Many projects use target FoS values around 1.30 for long-term static conditions and about 1.10 for pseudo-static seismic screening. Your required target depends on codes, consequence class, groundwater uncertainty, and construction staging. Always align the target with the governing standard and site risk.
Enter layers to reflect changing materials with depth. For drained behavior, cohesion (c) and friction angle (φ) represent effective-stress strength. For short-term undrained behavior, use Su and the calculator assumes φ ≈ 0. Select the governing layer that best represents the likely failure zone.
Water commonly controls stability. This calculator uses the pore-pressure ratio ru to approximate pore pressure effects. Typical screening values may range from about 0.05 in dry conditions to 0.35 for saturated slopes, rising to 0.50–0.60 during prolonged rainfall or rapid drawdown. Use “Custom” to match site-specific assumptions.
Crest surcharge (q) represents stockpiles, traffic, or structures near the crest. Increasing q generally increases driving demand and can reduce FoS. The seismic coefficient kh provides a pseudo-static screening effect by increasing driving shear. Use conservative values when site data and seismic hazard are uncertain.
The results panel summarizes several quick “what-if” actions: regrading to a flatter slope angle, reducing ru as a proxy for drainage improvement, adding a toe berm/buttress, and adding reinforcement (soil nails, anchors, or geogrid layers). The tool reports the approximate change in FoS and a simple reinforcement spacing estimate per meter width.
Sensitivity results show how FoS changes when φ varies by ±2 degrees, c varies by ±10%, and ru shifts by ±0.10. If FoS is highly sensitive to ru, prioritize drainage details, water control, and seasonal groundwater assumptions. If FoS is sensitive to φ or c, refine lab/field strength data and stratigraphy.
Use this tool for early screening and option comparison, then validate using detailed seepage analysis, non-circular mechanisms (where applicable), staged construction effects, and method selection appropriate for your material and geometry. Final designs should include global stability, internal stability for reinforcement systems, facing/drainage details, and construction QA/QC.
Use infinite-slope for shallow, planar failures in uniform materials. Use Bishop circular mode for rotational failures where depth is significant. When unsure, run both and treat the lower FoS as the conservative screen.
ru is a pore-pressure ratio used to approximate pore water pressure effects without full seepage modeling. Higher ru typically means more pore pressure, lower effective stress, and a lower FoS. Use site data where possible.

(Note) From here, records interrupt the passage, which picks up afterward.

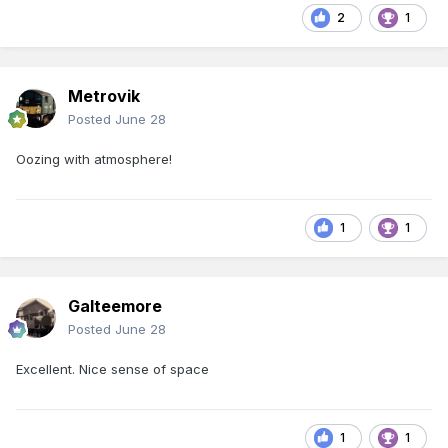
2
1
Metrovik
Posted
June 28
Oozing with atmosphere!
1
1
Galteemore
Posted
June 28
Excellent. Nice sense of space
1
1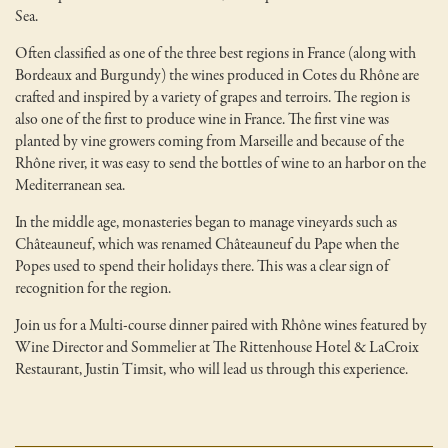
Sea.
Often classified as one of the three best regions in France (along with
Bordeaux and Burgundy) the wines produced in Cotes du Rhône are
crafted and inspired by a variety of grapes and terroirs. The region is
also one of the first to produce wine in France. The first vine was
planted by vine growers coming from Marseille and because of the
Rhône river, it was easy to send the bottles of wine to an harbor on the
Mediterranean sea.
In the middle age, monasteries began to manage vineyards such as
Châteauneuf, which was renamed Châteauneuf du Pape when the
Popes used to spend their holidays there. This was a clear sign of
recognition for the region.
Join us for a Multi-course dinner paired with Rhône wines featured by
Wine Director and Sommelier at The Rittenhouse Hotel & LaCroix
Restaurant, Justin Timsit, who will lead us through this experience.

Select “Rainfall” or “Rapid drawdown” to apply higher default ru values, then refine with “Custom” if you have field piezometers or seepage results. These cases often govern and deserve conservative assumptions.

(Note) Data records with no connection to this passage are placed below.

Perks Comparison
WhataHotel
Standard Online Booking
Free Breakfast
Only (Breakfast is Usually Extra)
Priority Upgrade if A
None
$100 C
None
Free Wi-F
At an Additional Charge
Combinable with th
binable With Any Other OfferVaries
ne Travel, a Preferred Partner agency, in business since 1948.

Yes. Set a layer to undrained and enter Su. The calculator uses Su as cohesion and sets φ to approximately zero. This is useful for short-term construction conditions in saturated clays.
The tool computes the additional resisting demand to reach the target FoS in the planar check, then divides by a reduced element capacity and a conservative inclination effectiveness. It is a screening estimate, not a final structural design.

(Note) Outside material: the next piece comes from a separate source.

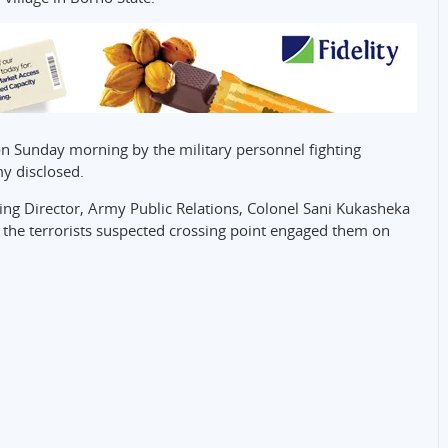
on Sunday morning by the military personnel fighting
my disclosed.
ing Director, Army Public Relations, Colonel Sani Kukasheka
at the terrorists suspected crossing point engaged them on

The grid search is intentionally modest for speed and may miss some geometries. Adjust geometry inputs, ensure H and β are realistic, and try again. For complex slopes, use professional software with robust search methods.
No. This is a preliminary calculator for screening and option comparison. Final design typically requires detailed geotechnical investigation, seepage modeling, appropriate design standards, and engineered detailing for stabilization measures.
Important Note: All the Calculators listed in this site are for educational purpose only and we do not guarentee the accuracy of results. Please do consult with other sources as well.